# Heel Hooks - how dangerous is it and how flexible should you be to drill it?



## CroLord (Apr 23, 2018)

Recently I have been planning to start drilling some heel hooks. I read a lot on the internet( Heel hook: How to Do and Defend this Leg Lock - BJJSpot ) that you leg must have some degree of flexibility for you to be able to drill it. Also how dangerous is it? Is it worth of the risks? Btw I'm the blue belt


----------



## Headhunter (Apr 23, 2018)

You should only drill it when your teacher shows you it otherwise it is dangerous


----------



## Danny T (Apr 23, 2018)

Problem with heel hooks is once the knee is stabilized there is very little...'VERY LITTLE' movement in it. Ligament damage happens almost immediately so one must be very careful. That is why reaping the knee is an auto D.Q. in most tournaments. The person receiving must tap quickly and the person doing the heel hook will feel as though they had not done much. When we drill heel hooks and toe holds we stop as soon as there is control and no cranking. Position, Control, Release.

The thing is you are ok. No pain, just a little pressure is felt and POP!!! The damage is done.

When defending...As Soon as you realize there is even the possibility of a heel hook turn your knee outward and pull out. Other wise TAP.


----------



## Tony Dismukes (Apr 23, 2018)

You don’t need flexibility to do heel hooks. You do need proper instruction and good control and careful training partners in order to avoid inadvertent serious injuries.  I would strongly suggest you wait until your instructor covers heel hooks to start practicing them.


----------



## Chester Wright (Sep 8, 2018)

Heel Hooks are no more dangerous than any other technique. As with any technique it is important to train it slow and be careful when you know you have it and your opponent won't tap as alot of people have egos and will refuse to tap. I have always found that most injuries in grappling come from 1 of 2 things, either Ego getting in the way or People getting their legs or backs blown out by people jumping guard.


----------



## drop bear (Sep 9, 2018)

They pop before they hurt too much and the escape is the oposite to what you feel like it should be.

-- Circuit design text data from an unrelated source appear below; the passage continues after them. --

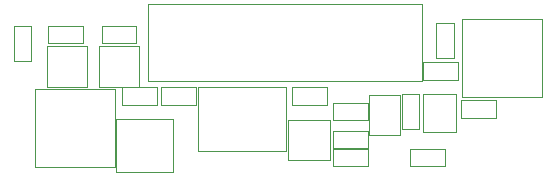
<source format=gbr>
%TF.GenerationSoftware,KiCad,Pcbnew,(5.1.10-1-10_14)*%
%TF.CreationDate,2023-04-11T22:44:58+12:00*%
%TF.ProjectId,BMSladder,424d536c-6164-4646-9572-2e6b69636164,rev?*%
%TF.SameCoordinates,Original*%
%TF.FileFunction,Other,User*%
%FSLAX46Y46*%
G04 Gerber Fmt 4.6, Leading zero omitted, Abs format (unit mm)*
G04 Created by KiCad (PCBNEW (5.1.10-1-10_14)) date 2023-04-11 22:44:58*
%MOMM*%
%LPD*%
G01*
G04 APERTURE LIST*
%ADD10C,0.050000*%
G04 APERTURE END LIST*
D10*
%TO.C,J2*%
X23200000Y-25420000D02*
X23200000Y-31980000D01*
X23200000Y-31980000D02*
X30000000Y-31980000D01*
X30000000Y-31980000D02*
X30000000Y-25420000D01*
X30000000Y-25420000D02*
X23200000Y-25420000D01*
%TO.C,J1*%
X66100000Y-26080000D02*
X66100000Y-19520000D01*
X66100000Y-19520000D02*
X59300000Y-19520000D01*
X59300000Y-19520000D02*
X59300000Y-26080000D01*
X59300000Y-26080000D02*
X66100000Y-26080000D01*
%TO.C,D1*%
X58630000Y-22780000D02*
X57170000Y-22780000D01*
X57170000Y-22780000D02*
X57170000Y-19820000D01*
X57170000Y-19820000D02*
X58630000Y-19820000D01*
X58630000Y-19820000D02*
X58630000Y-22780000D01*
%TO.C,R3*%
X51380000Y-30470000D02*
X51380000Y-31930000D01*
X51380000Y-31930000D02*
X48420000Y-31930000D01*
X48420000Y-31930000D02*
X48420000Y-30470000D01*
X48420000Y-30470000D02*
X51380000Y-30470000D01*
%TO.C,U2*%
X37000000Y-25250000D02*
X37000000Y-30650000D01*
X37000000Y-30650000D02*
X44400000Y-30650000D01*
X44400000Y-30650000D02*
X44400000Y-25250000D01*
X44400000Y-25250000D02*
X37000000Y-25250000D01*
%TO.C,J5*%
X30050000Y-27950000D02*
X30050000Y-32400000D01*
X34900000Y-27950000D02*
X30050000Y-27950000D01*
X34900000Y-32400000D02*
X34900000Y-27950000D01*
X30050000Y-32400000D02*
X34900000Y-32400000D01*
%TO.C,R7*%
X55950000Y-24750000D02*
X55950000Y-18250000D01*
X55950000Y-18250000D02*
X32730000Y-18250000D01*
X32730000Y-18250000D02*
X32730000Y-24750000D01*
X32730000Y-24750000D02*
X55950000Y-24750000D01*
%TO.C,U1*%
X44650000Y-31400000D02*
X44650000Y-28000000D01*
X44650000Y-28000000D02*
X48150000Y-28000000D01*
X48150000Y-28000000D02*
X48150000Y-31400000D01*
X48150000Y-31400000D02*
X44650000Y-31400000D01*
%TO.C,R13*%
X24320000Y-21530000D02*
X24320000Y-20070000D01*
X24320000Y-20070000D02*
X27280000Y-20070000D01*
X27280000Y-20070000D02*
X27280000Y-21530000D01*
X27280000Y-21530000D02*
X24320000Y-21530000D01*
%TO.C,R12*%
X22830000Y-23080000D02*
X21370000Y-23080000D01*
X21370000Y-23080000D02*
X21370000Y-20120000D01*
X21370000Y-20120000D02*
X22830000Y-20120000D01*
X22830000Y-20120000D02*
X22830000Y-23080000D01*
%TO.C,R11*%
X31780000Y-20070000D02*
X31780000Y-21530000D01*
X31780000Y-21530000D02*
X28820000Y-21530000D01*
X28820000Y-21530000D02*
X28820000Y-20070000D01*
X28820000Y-20070000D02*
X31780000Y-20070000D01*
%TO.C,R10*%
X33480000Y-25270000D02*
X33480000Y-26730000D01*
X33480000Y-26730000D02*
X30520000Y-26730000D01*
X30520000Y-26730000D02*
X30520000Y-25270000D01*
X30520000Y-25270000D02*
X33480000Y-25270000D01*
%TO.C,R9*%
X51380000Y-26570000D02*
X51380000Y-28030000D01*
X51380000Y-28030000D02*
X48420000Y-28030000D01*
X48420000Y-28030000D02*
X48420000Y-26570000D01*
X48420000Y-26570000D02*
X51380000Y-26570000D01*
%TO.C,R8*%
X54220000Y-25870000D02*
X55680000Y-25870000D01*
X55680000Y-25870000D02*
X55680000Y-28830000D01*
X55680000Y-28830000D02*
X54220000Y-28830000D01*
X54220000Y-28830000D02*
X54220000Y-25870000D01*
%TO.C,R6*%
X59220000Y-27830000D02*
X59220000Y-26370000D01*
X59220000Y-26370000D02*
X62180000Y-26370000D01*
X62180000Y-26370000D02*
X62180000Y-27830000D01*
X62180000Y-27830000D02*
X59220000Y-27830000D01*
%TO.C,R5*%
X56032500Y-24630000D02*
X56032500Y-23170000D01*
X56032500Y-23170000D02*
X58992500Y-23170000D01*
X58992500Y-23170000D02*
X58992500Y-24630000D01*
X58992500Y-24630000D02*
X56032500Y-24630000D01*
%TO.C,R4*%
X48420000Y-30430000D02*
X48420000Y-28970000D01*
X48420000Y-28970000D02*
X51380000Y-28970000D01*
X51380000Y-28970000D02*
X51380000Y-30430000D01*
X51380000Y-30430000D02*
X48420000Y-30430000D01*
%TO.C,R2*%
X47880000Y-25270000D02*
X47880000Y-26730000D01*
X47880000Y-26730000D02*
X44920000Y-26730000D01*
X44920000Y-26730000D02*
X44920000Y-25270000D01*
X44920000Y-25270000D02*
X47880000Y-25270000D01*
%TO.C,R1*%
X57880000Y-30470000D02*
X57880000Y-31930000D01*
X57880000Y-31930000D02*
X54920000Y-31930000D01*
X54920000Y-31930000D02*
X54920000Y-30470000D01*
X54920000Y-30470000D02*
X57880000Y-30470000D01*
%TO.C,Q3*%
X24200000Y-21750000D02*
X27600000Y-21750000D01*
X27600000Y-21750000D02*
X27600000Y-25250000D01*
X27600000Y-25250000D02*
X24200000Y-25250000D01*
X24200000Y-25250000D02*
X24200000Y-21750000D01*
%TO.C,Q2*%
X28600000Y-21750000D02*
X32000000Y-21750000D01*
X32000000Y-21750000D02*
X32000000Y-25250000D01*
X32000000Y-25250000D02*
X28600000Y-25250000D01*
X28600000Y-25250000D02*
X28600000Y-21750000D01*
%TO.C,Q1*%
X56050000Y-29050000D02*
X58850000Y-29050000D01*
X58850000Y-25850000D02*
X56050000Y-25850000D01*
X58850000Y-25850000D02*
X58850000Y-29050000D01*
X56050000Y-25850000D02*
X56050000Y-29050000D01*
%TO.C,D2*%
X54100000Y-25900000D02*
X54100000Y-29300000D01*
X51500000Y-25900000D02*
X54100000Y-25900000D01*
X51500000Y-29300000D02*
X51500000Y-25900000D01*
X54100000Y-29300000D02*
X51500000Y-29300000D01*
%TO.C,C1*%
X36780000Y-25270000D02*
X36780000Y-26730000D01*
X36780000Y-26730000D02*
X33820000Y-26730000D01*
X33820000Y-26730000D02*
X33820000Y-25270000D01*
X33820000Y-25270000D02*
X36780000Y-25270000D01*
%TD*%
M02*

</source>
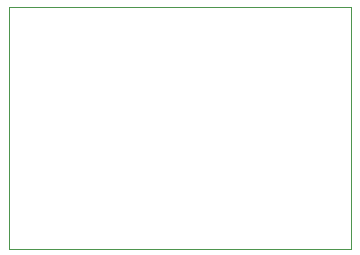
<source format=gbr>
%TF.GenerationSoftware,KiCad,Pcbnew,9.0.1*%
%TF.CreationDate,2025-05-02T23:13:34-05:00*%
%TF.ProjectId,Divisor pcb,44697669-736f-4722-9070-63622e6b6963,rev?*%
%TF.SameCoordinates,Original*%
%TF.FileFunction,Profile,NP*%
%FSLAX46Y46*%
G04 Gerber Fmt 4.6, Leading zero omitted, Abs format (unit mm)*
G04 Created by KiCad (PCBNEW 9.0.1) date 2025-05-02 23:13:34*
%MOMM*%
%LPD*%
G01*
G04 APERTURE LIST*
%TA.AperFunction,Profile*%
%ADD10C,0.050000*%
%TD*%
G04 APERTURE END LIST*
D10*
X128000000Y-80000000D02*
X157000000Y-80000000D01*
X157000000Y-100500000D01*
X128000000Y-100500000D01*
X128000000Y-80000000D01*
M02*

</source>
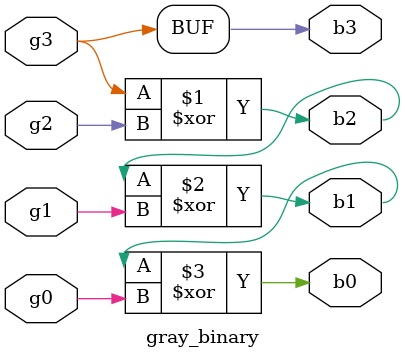
<source format=v>
module gray_binary
  (input g3,g2,g1,g0,
   output b3,b2,b1,b0);
  
  buf(b3,g3);
  xor(b2,g3,g2);
  xor(b1,b2,g1);
  xor(b0,b1,g0);
endmodule

</source>
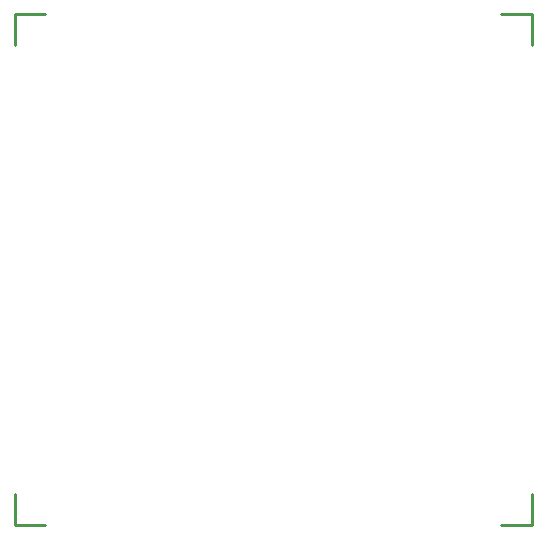
<source format=gko>
G04 Layer: BoardOutlineLayer*
G04 EasyEDA v6.5.34, 2023-10-19 08:42:31*
G04 e3f5e68dd2074443958a13ea81cc3fb2,08f173712dbc44b08fd2a75eaeabdc68,10*
G04 Gerber Generator version 0.2*
G04 Scale: 100 percent, Rotated: No, Reflected: No *
G04 Dimensions in millimeters *
G04 leading zeros omitted , absolute positions ,4 integer and 5 decimal *
%FSLAX45Y45*%
%MOMM*%

%ADD10C,0.2540*%
D10*
X4119991Y0D02*
G01*
X4379988Y-43D01*
X0Y0D02*
G01*
X259996Y-43D01*
X0Y4059936D02*
G01*
X0Y4320031D01*
X259999Y4319991D01*
X0Y0D02*
G01*
X0Y260095D01*
X4379996Y0D02*
G01*
X4379996Y260095D01*
X4379991Y4059991D02*
G01*
X4379991Y4320087D01*
X4119991Y4319991D02*
G01*
X4379988Y4319948D01*

%LPD*%
M02*

</source>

So the risks are you won't really get a tap from it unless your partner knows to tap. Or your partner will escape and break his own knee. You can't  crocodile roll out.

Know those risks and you should be ok.


----------



## Monkey Turned Wolf (Sep 10, 2018)

Please don't try heel hooks from reading them from a book. You (or your partner) will end up seriously, and possible permanently, hurt.


----------



## wab25 (Sep 10, 2018)

Chester Wright said:


> Heel Hooks are no more dangerous than any other technique.


I disagree. Sure, the damage they can do is similar to the damage that many other moves can do. However, with other submission moves, they apply a lot of pain, well before the damage gets done. With heel hooks, its the opposite... the damage comes first, before the pain. As others have said, it does not take much pressure. It is more dangerous, because it will work without either person realizing that it was about to pop. It is much easier to have an accident... and the results of the accident are severe.


----------